• [Dataset excerpts]:
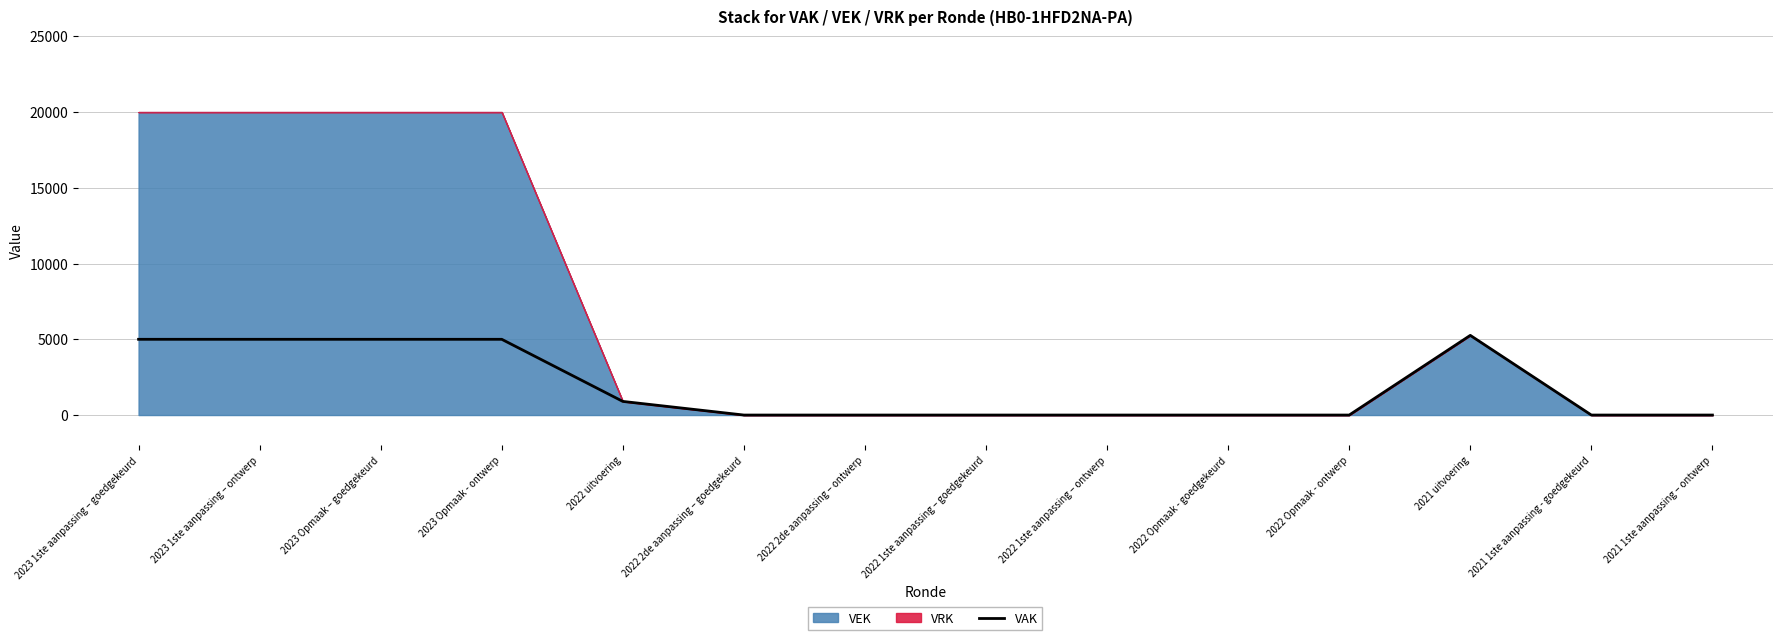

List the labels in order of value, largest first.

2021 uitvoering, 2023 1ste aanpassing – goedgekeurd, 2023 1ste aanpassing – ontwerp, 2023 Opmaak – goedgekeurd, 2023 Opmaak - ontwerp, 2022 uitvoering, 2022 2de aanpassing – goedgekeurd, 2022 2de aanpassing – ontwerp, 2022 1ste aanpassing – goedgekeurd, 2022 1ste aanpassing – ontwerp, 2022 Opmaak - goedgekeurd, 2022 Opmaak - ontwerp, 2021 1ste aanpassing - goedgekeurd, 2021 1ste aanpassing – ontwerp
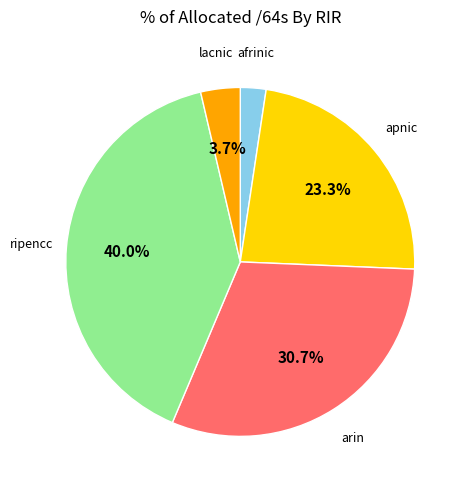

Does any single category account for the majority?

No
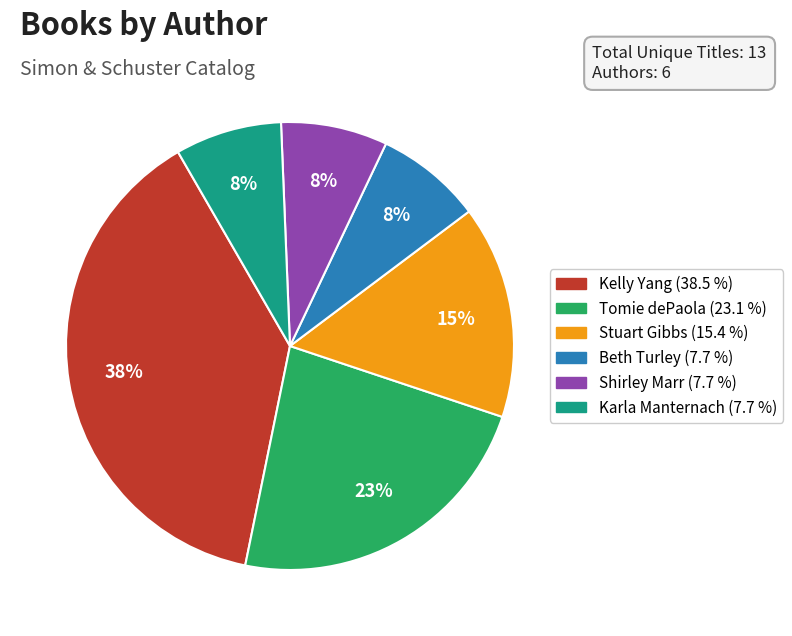

True or false: Karla Manternach accounts for 13% of the total.

False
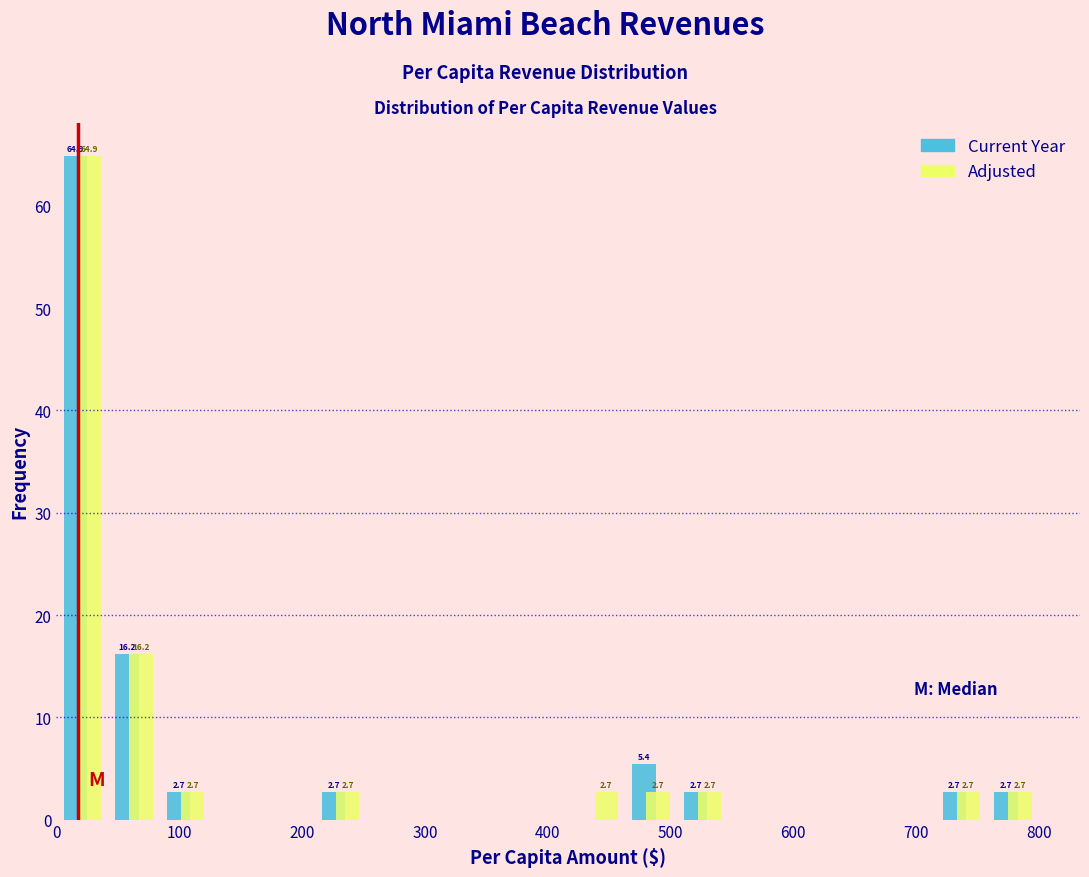

In the Current Year series, which range on the x-axis has the tallest bar?

0 to 40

• [Work order]: Copy out all of the lines above, substituting "biggest first" for "largest first" and changing nothing else. Leave out the pictures.

• [Answer space]:
List the labels in order of value, biggest first.

2021 uitvoering, 2023 1ste aanpassing – goedgekeurd, 2023 1ste aanpassing – ontwerp, 2023 Opmaak – goedgekeurd, 2023 Opmaak - ontwerp, 2022 uitvoering, 2022 2de aanpassing – goedgekeurd, 2022 2de aanpassing – ontwerp, 2022 1ste aanpassing – goedgekeurd, 2022 1ste aanpassing – ontwerp, 2022 Opmaak - goedgekeurd, 2022 Opmaak - ontwerp, 2021 1ste aanpassing - goedgekeurd, 2021 1ste aanpassing – ontwerp

Does any single category account for the majority?

No

True or false: Karla Manternach accounts for 13% of the total.

False

In the Current Year series, which range on the x-axis has the tallest bar?

0 to 40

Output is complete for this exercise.